Non è un caso se nel dicembre del 1928, Giuseppe Donati- definito spesso l’antifascista radicale  – diede vita dall’esilio a Parigi a “il Pungolo ” e nell’editoriale d’apertura sostenne che il fascismo non si vince politicamente se ” prima, non viene superato moralmente”.

Devo dire che, guardando spesso in televisione i neofascisti nostrani, con quegli orrendi portamenti paramilitari, i ridicoli saluti romani, una parte di quelle sudate teste rasate, mi trovo involontariamente a pormi delle domande di natura antropologica, prima che politica. E ritorno a quella riflessione donatiana, amara riflessione, cui era egli costretto dopo già tre anni e mezzo di forzata lontananza da casa, sulla considerazione del fascismo quale prodotto “organico” dello spirito pubblico italiano il quale non può essere superato altrimenti se non sulla base di un “rinnovamento radicale dell’intelligenza e della coscienza che deve effettuarsi, prima di tutto, in coloro che lo combattono”.

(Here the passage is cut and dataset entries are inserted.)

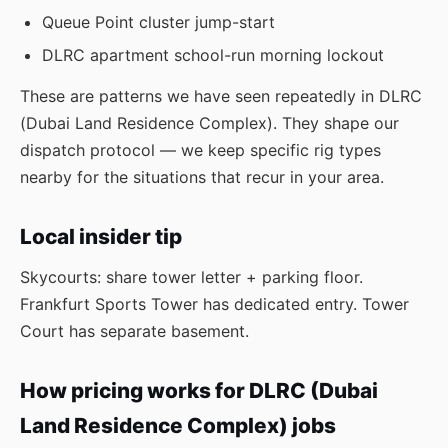
Queue Point cluster jump-start
DLRC apartment school-run morning lockout
These are patterns we have seen repeatedly in DLRC
(Dubai Land Residence Complex). They shape our
dispatch protocol — we keep specific rig types
nearby for the situations that recur in your area.
Local insider tip
Skycourts: share tower letter + parking floor.
Frankfurt Sports Tower has dedicated entry. Tower
Court has separate basement.
How pricing works for DLRC (Dubai
Land Residence Complex) jobs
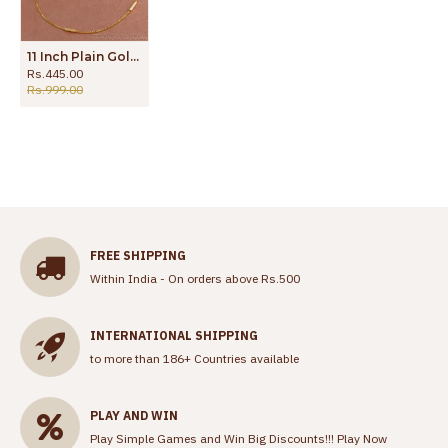
11 Inch Plain Gold Plated Anklet Thin Design Shop Online ANKL1228
Rs.445.00
Rs.999.00
FREE SHIPPING
Within India - On orders above Rs.500
INTERNATIONAL SHIPPING
to more than 186+ Countries available
PLAY AND WIN
Play Simple Games and Win Big Discounts!!!
Play Now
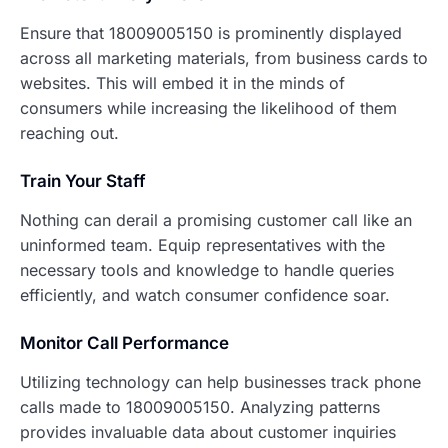
Ensure that 18009005150 is prominently displayed
across all marketing materials, from business cards to
websites. This will embed it in the minds of
consumers while increasing the likelihood of them
reaching out.
Train Your Staff
Nothing can derail a promising customer call like an
uninformed team. Equip representatives with the
necessary tools and knowledge to handle queries
efficiently, and watch consumer confidence soar.
Monitor Call Performance
Utilizing technology can help businesses track phone
calls made to 18009005150. Analyzing patterns
provides invaluable data about customer inquiries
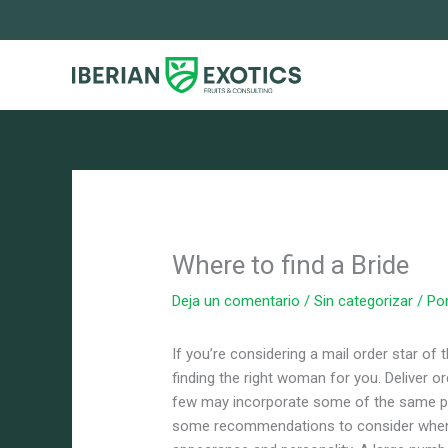
Ir
al
contenido
Where to find a Bride
Deja un comentario
/
Sin categorizar
/ Po
If you’re considering a mail order star o
finding the right woman for you. Deliver or
few may incorporate some of the same per
some recommendations to consider when lo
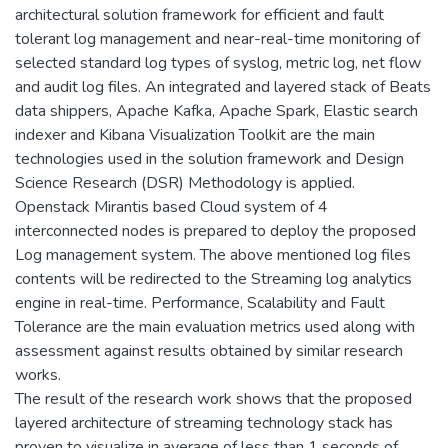
architectural solution framework for efficient and fault
tolerant log management and near-real-time monitoring of
selected standard log types of syslog, metric log, net flow
and audit log files. An integrated and layered stack of Beats
data shippers, Apache Kafka, Apache Spark, Elastic search
indexer and Kibana Visualization Toolkit are the main
technologies used in the solution framework and Design
Science Research (DSR) Methodology is applied.
Openstack Mirantis based Cloud system of 4
interconnected nodes is prepared to deploy the proposed
Log management system. The above mentioned log files
contents will be redirected to the Streaming log analytics
engine in real-time. Performance, Scalability and Fault
Tolerance are the main evaluation metrics used along with
assessment against results obtained by similar research
works.
The result of the research work shows that the proposed
layered architecture of streaming technology stack has
proven to visualize in average of less than 1 seconds of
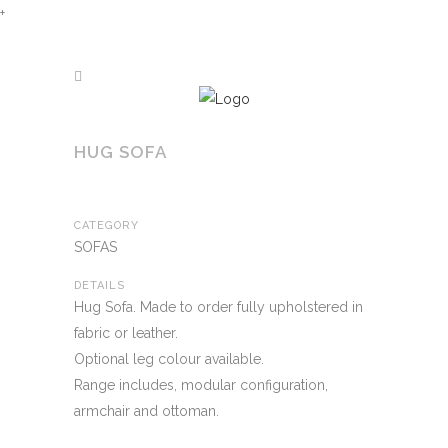
+
HUG SOFA
CATEGORY
SOFAS
DETAILS
Hug Sofa. Made to order fully upholstered in
fabric or leather.
Optional leg colour available.
Range includes, modular configuration,
armchair and ottoman.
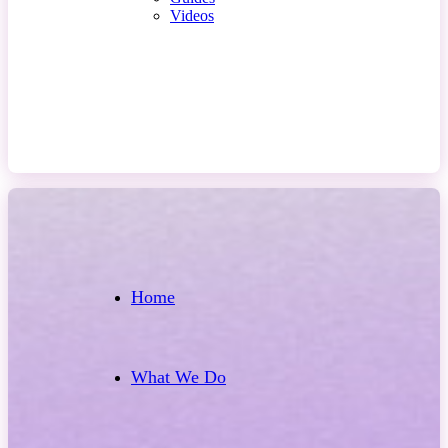
Videos
Contact Us
Home
What We Do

Una inevitabile considerazione da parte di chi nel fascismo non vede solamente un’estrinsecazione pubblica organizzata, ma ne coglie la ben più profonda e pericolosa portata etica e comportamentale e che, dunque, molti altri potenzialmente coinvolge.

Il problema di questi giorni, dunque, quello di sciogliere Forza Nuova, ma anche altre organizzazioni ostentatamente fasciste, filofasciste, neofasciste o parafasciste, è minimizzato da Giorgia Meloni e da Matteo Salvini. Entrambi, presi come sono nella contingente battaglia politica, derubricano la questione a tema di ordinaria polemica con gli avversari. Mostrano difficoltà a partecipare ad una più profonda riflessione, che pure anch’essi dovrebbe avere interesse a condurre nel momento in cui aspirano legittimamente alla guida di un paese com’è l’Italia.

Il problema di fondo, infatti, è il concetto di democrazia proprio di una società moderna. Il che significa misurarsi con un corpo sociale più articolato in cui è necessario riportare il senso della condivisione anche all’interno di un intreccio di relazioni internazionali di una complessità senza paragoni neppure con quelle delle stagioni più recenti.

Vivere quanto accaduto sabato scorso a Roma con imbarazzo, invece di confermare definitivamente la postura di chi partecipa agli “istituti democratici” con la necessaria consapevolezza del costituire essi un comune presidio da ritenere imprescindibile e presupposto ineludibile di ogni dialettica, confronto o scontro tra fazioni, finisce per divenire un impoverimento deprecabile e pericoloso per l’intero quadro pubblico e istituzionale.